African Christian Democratic Party MP Steve Swart said it was time to cry halt after extending lifelines of a total R59 billion to the airline over a period of 23 years and urged Public Enterprises Minister Pravin Gordhan to pull the plug.

"Honourable minister, right now is the time for the hard decisions. We need to invite those equity partners before there is nothing left," Swart said.

He said the wage increase settlement of 5.9 percent agreed last week at SAA smacked of irony because the company could not pay it unless it secured still more state funding.
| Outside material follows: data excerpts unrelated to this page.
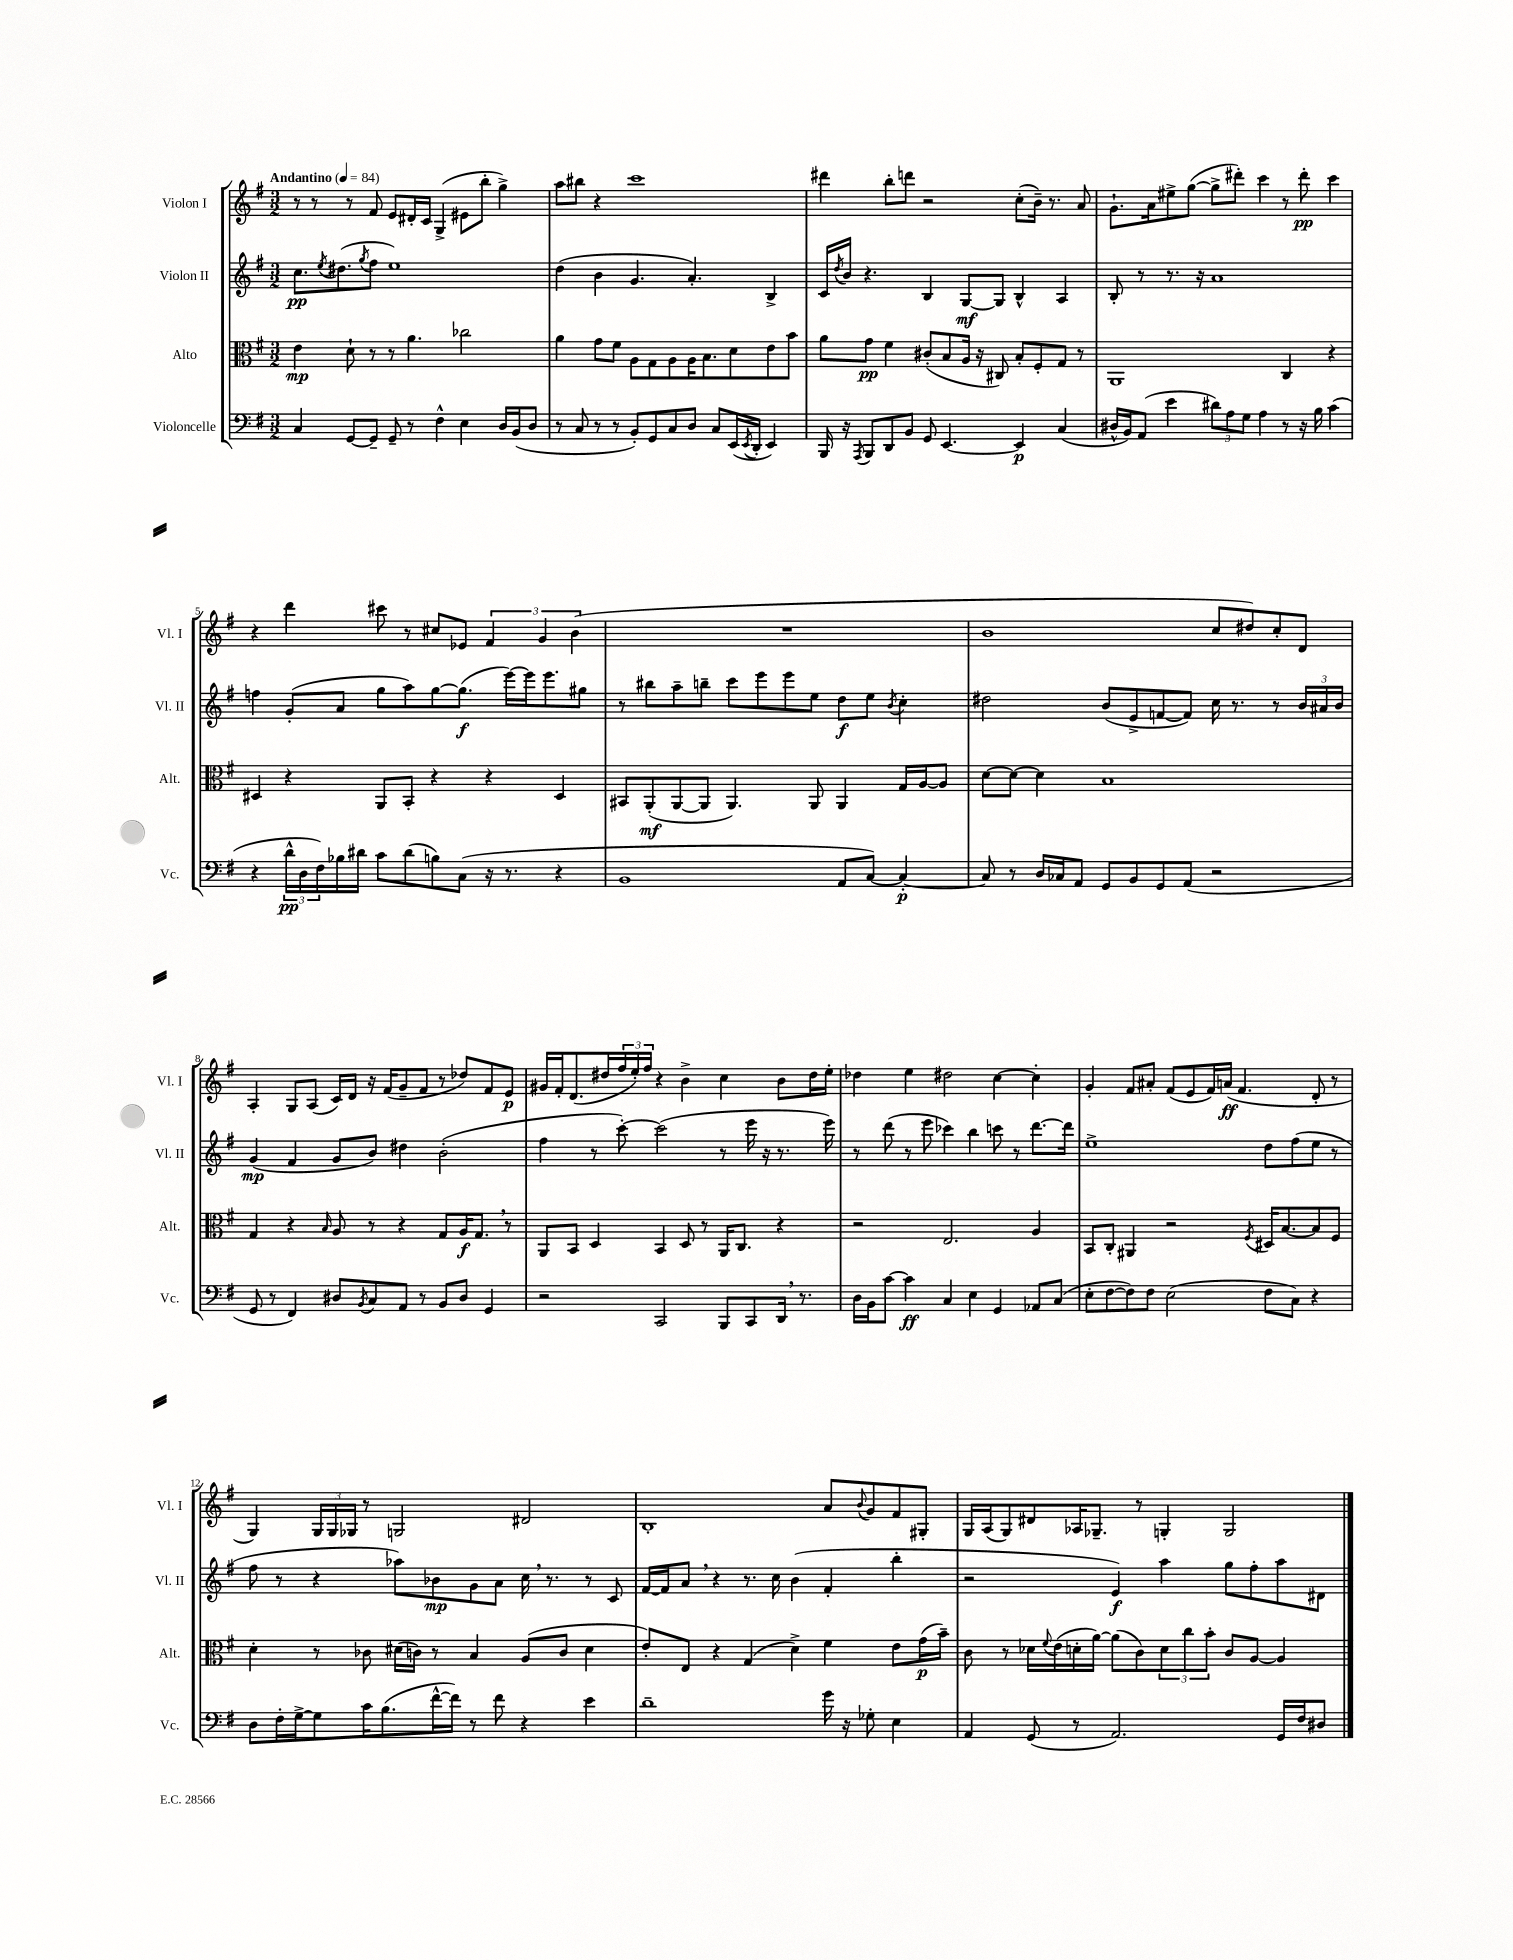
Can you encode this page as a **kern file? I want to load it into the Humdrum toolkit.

**kern	**kern	**kern	**kern
*staff4	*staff3	*staff2	*staff1
*clefF4	*clefC3	*clefG2	*clefG2
*k[f#]	*k[f#]	*k[f#]	*k[f#]
*M3/2	*M3/2	*M3/2	*M3/2
*MM84	*MM84	*MM84	*MM84
4C	4e	8.cc	8r
.	.	.	8r
.	.	8qee	.
.	.	(8.dd#	.
[8GG	8d`	.	8r
.	.	8qgg	.
8GG~]	8r	8ff#	8f#
8GG~	8r	1ee)	8e
8r	4.a	.	16d#'
.	.	.	16c
4F#^^	.	.	(4G^
4E	2cc-	.	8e#
.	.	.	8bb'
16D	.	.	4gg^)
(16BB	.	.	.
8D	.	.	.
=	=	=	=
8r	4a	(4dd	8aa
8C	.	.	8bb#
8r	8g	4b	4r
8r	8f#	.	.
8BB')	8A	4.g	1ccc
8GG	8G	.	.
8C	8A	.	.
8D	16A	4.a')	.
.	8.B	.	.
8C	.	.	.
(16EE	8d	.	.
8qEE	.	.	.
16DD'	.	.	.
4EE)	8e	4B^	.
.	8b	.	.
=	=	=	=
16BBB	8a	16c	4ddd#
.	.	8qdd	.
16r	.	16b	.
8qAAA	.	.	.
8BBB	8g	4.r	.
8DD	4f#	.	8bb'
8BB	.	.	8ddd
8GG	(8c#'	4B	2r
[4.EE	8B	.	.
.	16A	[8G	.
.	16r	.	.
.	8C#)	8G]	.
4EE]	8B'	4B^^	(8cc'
.	8F#'	.	16b~)
.	.	.	8.r
(4C	8G	4A	.
.	8r	.	8a
=	=	=	=
16D#^^	1AA	8B'	8.g`
16BB)	.	.	.
(8AA	.	8r	.
.	.	.	16a
4e	.	8.r	8ee#^
.	.	.	([8gg
.	.	16r	.
12d#)	.	1a	8gg^]
12A	.	.	.
.	.	.	8ddd#')
12G	.	.	.
4A	.	.	4ccc
8r	4C	.	8r
16r	.	.	8ddd#'
16B	.	.	.
(4c	4r	.	4ccc
=	=	=	=
4r	4D#	4ff	4r
24d^^	4r	(8g'	4ddd
24D	.	.	.
24F#)	.	.	.
16B-	.	8a	.
16d#	.	.	.
8c	8AA	8gg	8ccc#
(8d#	8BB'	8aa)	8r
8B)	4r	[8gg	8cc#
(8C	.	(8.gg]	8e-
16r	4r	.	6f#
8.r	.	[16eee)	.
.	.	16eee]	.
.	.	.	6g
.	.	8.eee	.
4r	4D#	.	.
.	.	.	(6b
.	.	8gg#	.
=	=	=	=
1BB	8BB#	8r	1.r
.	(8AA'	8bb#	.
.	[8AA	8aa~	.
.	8AA]	8bb~	.
.	4.AA)	8ccc	.
.	.	8eee	.
.	.	8eee	.
.	8AA	8ee	.
8AA	4AA	8dd	.
[8C)	.	8ee	.
.	.	8qb	.
4C'_	16G	4cc'	.
.	[16A	.	.
.	8A]	.	.
=	=	=	=
8C]	[8d	2dd#	1b
8r	8d_	.	.
16D	4d]	.	.
16C-	.	.	.
8AA	.	.	.
8GG	1B	(8b	.
8BB	.	8e^	.
8GG	.	[8f	.
(8AA	.	8f])	.
2r	.	16cc	8cc
.	.	8.r	.
.	.	.	8dd#)
.	.	8r	8cc'
.	.	24b	8d
.	.	24a#	.
.	.	24b	.
=	=	=	=
8GG	4G	(4g	4A'
8r	.	.	.
4FF#)	4r	4f#	8G
.	.	.	(8A
.	16qqB	.	.
8D#	8A	8g	16c)
.	.	.	16d
8qBB	.	.	.
8C	8r	8b)	16r
.	.	.	(16f#
8AA	4r	4dd#	8g~
8r	.	.	8f#
8BB	8G	(2b'	8r
8D#	16A	.	8dd-)
.	8.G	.	.
4GG	.	.	8f#
.	8r	.	8e
=	=	=	=
2r	8AA	4ff#	16g#
.	.	.	16f#'
.	8BB	.	(8.d
.	4D	8r	.
.	.	.	16dd#
.	.	[8ccc')	24ff#
.	.	.	24ee')
.	.	.	24ff#
2CC	4BB	(2ccc]	4r
.	8D	.	4b^
.	8r	.	.
8BBB	16AA	8r	4cc
.	8.C	.	.
8CC	.	16eee	.
.	.	16r	.
16DD	4r	8.r	8b
8.r	.	.	.
.	.	.	16dd#
.	.	16eee)	16ee'
=	=	=	=
16D	2r	8r	4dd-
16BB	.	.	.
[8c	.	(8ddd	.
4c]	.	8r	4ee
.	.	8eee	.
4C	2.E	4ccc-)	2dd#
4E	.	4bb	.
4GG	.	8ccc	[4cc
.	.	8r	.
8AA-	4A	[8.ddd	4cc']
(8C	.	.	.
.	.	16ddd]	.
=	=	=	=
8E'	8BB	1ee^	4g'
[8F#	8C'	.	.
8F#])	4AA#	.	8f#
8F#	.	.	8a#'
(2E	2r	.	(8f#
.	.	.	8e
.	.	.	16f#)
.	.	.	(16a
.	.	.	4.f#
.	8qF#	.	.
8F#	16D#	8dd	.
.	[8.B	.	.
8C)	.	(8ff#	.
4r	8B]	8ee	8d'
.	8F#	8r	8r
=	=	=	=
8D	4d'	8ff#	4G)
16F#'	.	8r	.
[16G^	.	.	.
8G]	8r	4r	24G
.	.	.	24G
.	.	.	24G-
16c	8c-	.	8r
(8.B	.	.	.
.	(16d#	8aa-)	2G
.	16c)	.	.
[16f#^^	8r	8b-	.
16f#])	.	.	.
8r	4B	8g	.
8f#	.	8a	.
4r	(8A	16cc	2d#
.	.	8.r	.
.	8c	.	.
4e	4d#	8r	.
.	.	8c	.
=	=	=	=
1d~	8e')	[16f#	1B'
.	.	16f#]	.
.	8E	8a	.
.	4r	4r	.
.	(4G	8.r	.
.	.	16cc	.
.	4d^)	(4b	.
16g	4f#	4f#'	8a
16r	.	.	.
.	.	.	8qqb
8G-'	.	.	8g
4E	8e	4bb'	8f#
.	(16g	.	8G#'
.	16b~)	.	.
=	=	=	=
4AA	8c	2r	16G
.	.	.	(16A
.	8r	.	8G)
(8GG	16d-	.	8d#
.	8qqf#	.	.
.	(16e	.	.
8r	16d'	.	16A-
.	[16a)	.	8.G-~
2.AA)	(8a]	4e)	.
.	8c)	.	8r
.	12d	4aa	4G'
.	12cc	.	.
.	12b'	.	.
.	8c	8gg	2G
.	[8A	8ff#'	.
16GG	4A]	8aa	.
16F#	.	.	.
8D#	.	8d#	.
==	==	==	==
*-	*-	*-	*-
Passengers were left stranded earlier this month by a standoff between management and trade unions who demanded an eight percent wage increase, while Gordhan warned that even without a hike the company was not sure it could make salary payments.

"The irony is that they have been granted such an obscene increase by giving away other people's money."
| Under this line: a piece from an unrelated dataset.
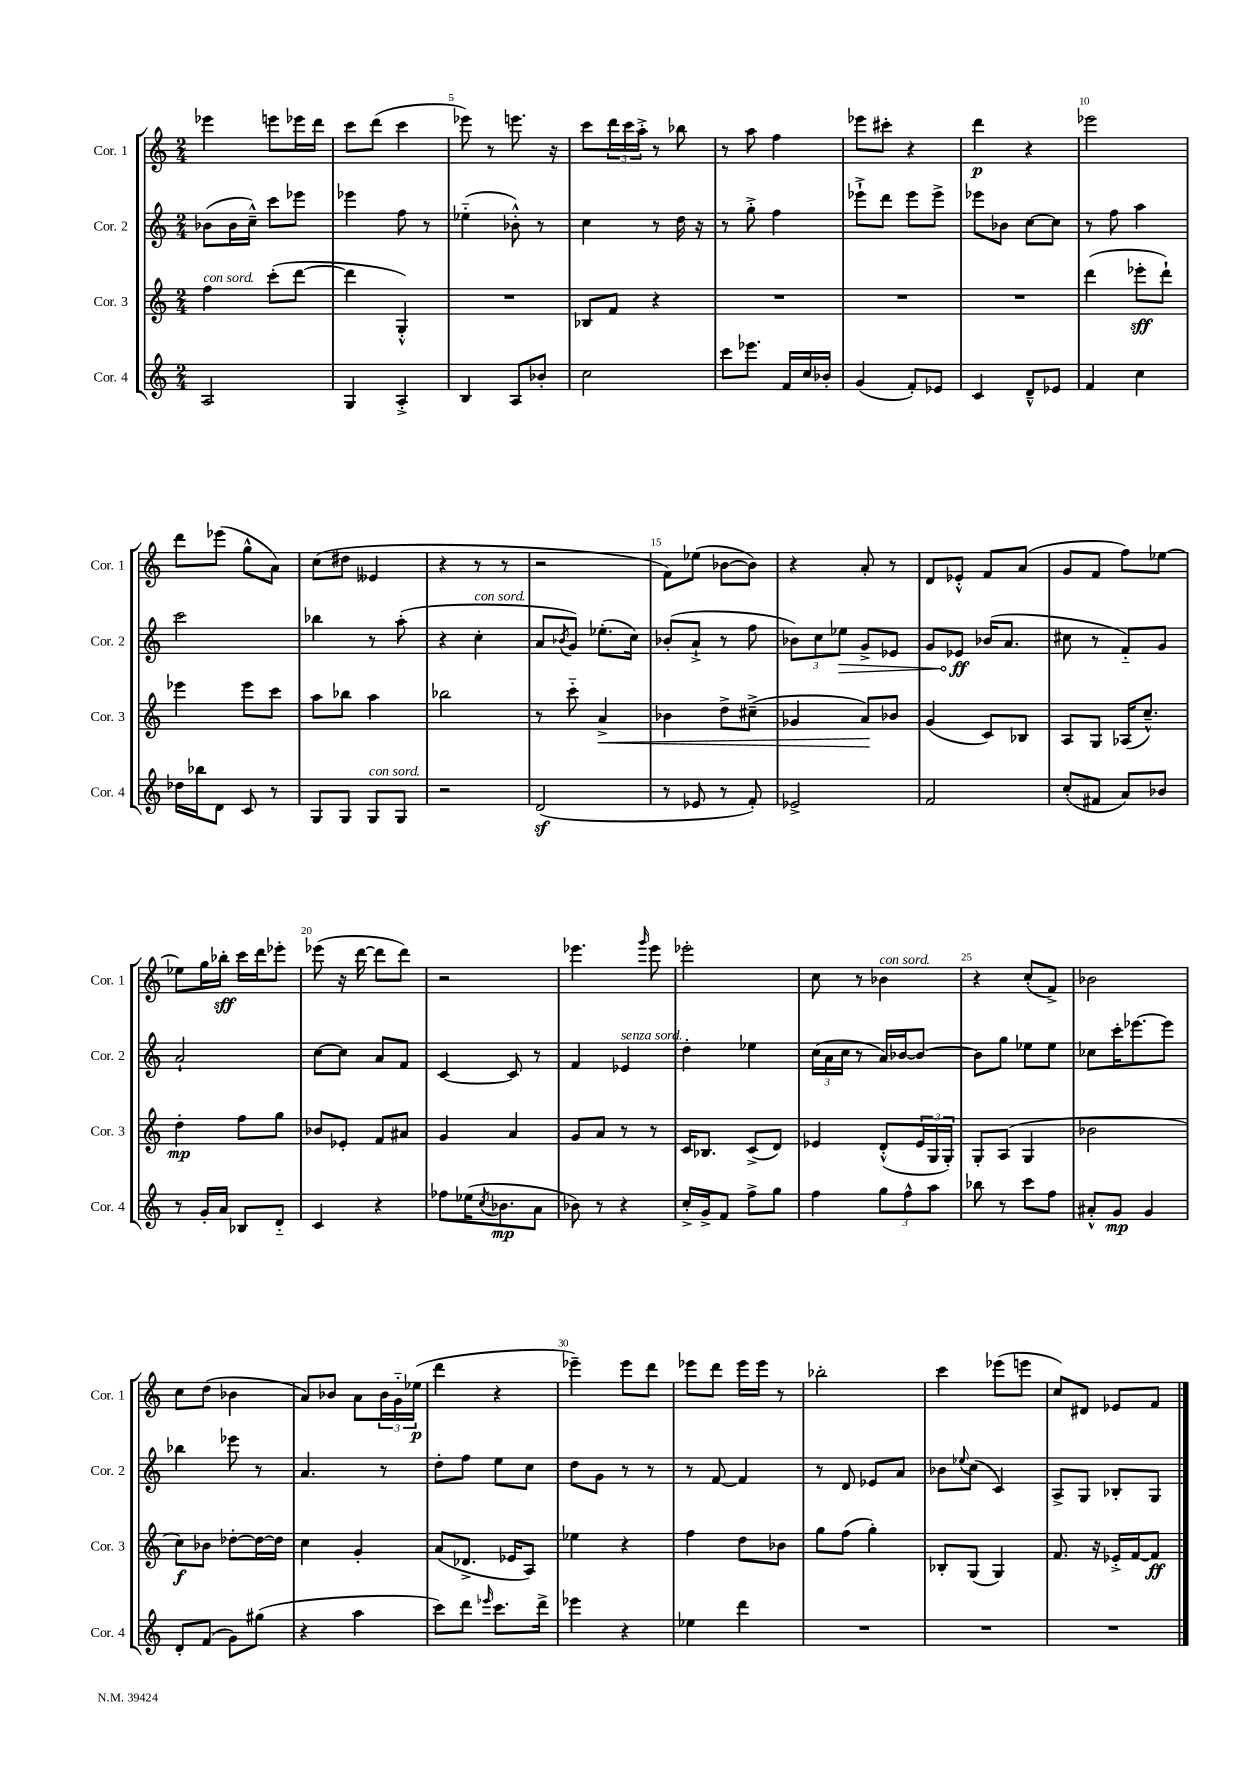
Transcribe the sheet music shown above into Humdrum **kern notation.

Democratic Alliance MP Ghaleb Cachalia raised the heckles of African National Congress MP by describing the continued government support of the airline as a folly of socialist ego and national pride.

He said the government should sell it to Virgin boss Richard Branson "or anybody else who would have it", alternatively it should be shuttered - which he warned came with a massive price tag in itself - or placed in business rescue.

The United Democratic Movement's Nqayabomzi Kwanka said the airline, which last posted its annual financial results in 2017, was consuming money that should be spent building houses for poor grandmothers and rural schools and supplying running water to communities.

"The time has come to find a private equity partner," he said, adding that the state must firstly ensure that it retains a controlling share and that secondly that the equity partner brings its own funding into the project.

Willie Madisha from the Congress of the People agreed that the state should retain a 51-percent stake and should deal with inevitable job cuts by seeing "to what extent attrition can work" and then getting involved in reskilling those people whose jobs cannot be saved.

"South African cannot retain SAA as a vanity project."

Inkatha Freedom Party Mkhuleko Hlengwa said only a public-private partnership could make the SAA globally competitive, and argued that instead of the state spending billions on SAA, the airline should be bringing money into the economy to overcome the country's challenges of poverty and unemployment.

Responding to the debate, Public Enterprises Deputy Minister Phumulo Masualle recalled the sentiment of national pride that swept the country following the Springboks winning the Rugby World Cup and said: "It is not stupid, and nobody can think of it as stupid."

He said SAA has made some progress, despite the fact that "objectionably the truth is that it is operationally and financially challenged".

These included reviewing its evergreen contracts with vendors to effect savings of R500 million, securing delivery of new aircraft which should make its Asian routes more viable and putting in place a capable and committed management that can deliver on its business goals.